Pengetahuan filsafat memiliki tiga kegunaan. Pertama, filsafat sebagai kumpulan
teori filsafat. Mengetahui teori-teori filsafat sangatlah diperlukan karena dunia dibentuk
oleh teori-teori itu. Kedua, filsafat sebagai metode pemecahan masalah. Dalam hal ini
filsafat menggunakan suatu cara atau model pemecahan masalah secara mendalam dan
universal. Filsafat selalu mencari sebab terakhir dan dari sudut pandang yang seluas-
luasnya. Ketiga, filsafat sebagai pandangan hidup (philosophy of life).
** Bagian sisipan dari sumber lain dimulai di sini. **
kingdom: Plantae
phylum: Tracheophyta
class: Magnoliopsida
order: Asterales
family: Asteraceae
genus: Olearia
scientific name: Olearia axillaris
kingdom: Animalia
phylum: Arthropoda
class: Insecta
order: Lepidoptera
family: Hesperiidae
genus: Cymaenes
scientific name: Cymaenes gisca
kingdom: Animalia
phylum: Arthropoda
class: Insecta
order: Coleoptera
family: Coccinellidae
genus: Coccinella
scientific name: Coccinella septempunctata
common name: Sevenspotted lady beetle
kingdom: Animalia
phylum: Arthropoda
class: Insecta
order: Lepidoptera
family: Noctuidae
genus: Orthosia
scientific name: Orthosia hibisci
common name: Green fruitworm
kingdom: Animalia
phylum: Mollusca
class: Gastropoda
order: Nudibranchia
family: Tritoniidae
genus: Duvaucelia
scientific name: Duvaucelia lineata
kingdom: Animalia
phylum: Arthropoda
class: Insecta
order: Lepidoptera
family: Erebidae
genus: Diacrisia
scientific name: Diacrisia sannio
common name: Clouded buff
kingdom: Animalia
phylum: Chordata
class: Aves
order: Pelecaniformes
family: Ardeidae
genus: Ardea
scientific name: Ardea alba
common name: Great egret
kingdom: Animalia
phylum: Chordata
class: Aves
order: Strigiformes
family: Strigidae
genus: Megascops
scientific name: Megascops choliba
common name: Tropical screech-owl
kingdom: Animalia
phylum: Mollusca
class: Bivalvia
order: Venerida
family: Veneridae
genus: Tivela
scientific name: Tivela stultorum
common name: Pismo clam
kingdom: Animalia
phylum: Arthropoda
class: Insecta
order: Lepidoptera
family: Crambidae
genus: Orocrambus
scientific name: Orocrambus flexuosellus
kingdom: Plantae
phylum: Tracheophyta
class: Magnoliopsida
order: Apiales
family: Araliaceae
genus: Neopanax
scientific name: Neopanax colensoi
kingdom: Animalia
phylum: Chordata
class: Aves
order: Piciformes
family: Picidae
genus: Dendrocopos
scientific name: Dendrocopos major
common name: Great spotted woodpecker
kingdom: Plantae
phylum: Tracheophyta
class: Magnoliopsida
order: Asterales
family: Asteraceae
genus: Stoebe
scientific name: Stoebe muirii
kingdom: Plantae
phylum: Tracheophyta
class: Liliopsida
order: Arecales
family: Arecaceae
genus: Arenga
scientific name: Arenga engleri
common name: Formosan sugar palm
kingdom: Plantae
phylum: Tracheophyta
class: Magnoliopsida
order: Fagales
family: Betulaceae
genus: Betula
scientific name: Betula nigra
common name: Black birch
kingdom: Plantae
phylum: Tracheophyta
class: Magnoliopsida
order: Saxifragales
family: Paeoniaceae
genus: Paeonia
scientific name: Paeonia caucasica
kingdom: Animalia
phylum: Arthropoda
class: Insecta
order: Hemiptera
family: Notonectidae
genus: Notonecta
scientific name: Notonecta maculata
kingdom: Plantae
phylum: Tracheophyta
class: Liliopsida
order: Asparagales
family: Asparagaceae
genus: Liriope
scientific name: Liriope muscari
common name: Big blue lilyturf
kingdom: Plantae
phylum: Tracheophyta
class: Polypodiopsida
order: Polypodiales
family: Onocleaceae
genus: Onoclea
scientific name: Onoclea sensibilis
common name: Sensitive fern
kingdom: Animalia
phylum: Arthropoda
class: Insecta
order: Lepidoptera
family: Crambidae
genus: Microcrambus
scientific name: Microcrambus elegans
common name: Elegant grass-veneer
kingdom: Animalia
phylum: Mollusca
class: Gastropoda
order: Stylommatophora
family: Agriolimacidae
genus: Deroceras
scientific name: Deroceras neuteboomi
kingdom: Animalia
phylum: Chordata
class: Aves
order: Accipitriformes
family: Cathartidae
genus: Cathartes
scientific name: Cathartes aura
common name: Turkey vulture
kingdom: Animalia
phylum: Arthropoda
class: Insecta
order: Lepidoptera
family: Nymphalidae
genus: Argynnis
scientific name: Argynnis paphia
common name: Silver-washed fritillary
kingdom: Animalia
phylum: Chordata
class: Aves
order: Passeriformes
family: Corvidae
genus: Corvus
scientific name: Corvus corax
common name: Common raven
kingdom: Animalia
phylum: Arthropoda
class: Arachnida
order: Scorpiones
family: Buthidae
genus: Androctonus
Kegunaan
filsafat dalam menentukan pandangan hidup (philosophy of life) adalah untuk Akidah
dapat memperkuat keimanan seseorang. Bagi hukum manfaat filsfat dapat digunakan
sebagai alat kritik ideology saingan yang dapat merusak Islam dan juga kritik hukum
Islam. Bagi bahasa filsafat dapat digunakan untuk menyelaraskan antara bahasa dan
ikiran, karena kekeliruan dalam bahasa akan melahirkan kekeliruan dalam berfikir.
Filsafat pada dasarnya tidak netral karena filsafat adalah pemikiran seseorang
(subjective), hal ini menunjukan bahwa pemikirannya berpihak pada pemikirnya
(orangnya).

DAFTAR RUJUKAN

Ahmad, Harun. 2020. Kajian Filsafat Ilmu. Bahan Ajar : IKIP Budi Utomo Malang
Atang Abdul Hakim dan Beni Ahmad Saebani. 2008. Filsafat Umum. Bandung: Pustaka
Setia
Jujun S. Suriasumantri.2001. Filsafat Ilmu, Sebuah pengantar populer. Jakarta: Pustaka
Sinar Harapan
Tafsir, Ahmad. 2004. Fislafat Ilmu: Mengurai Ontologi, Epistemologi dan Aksiologi
Pengetahuan. Bandung: Remaja Rosdakarya.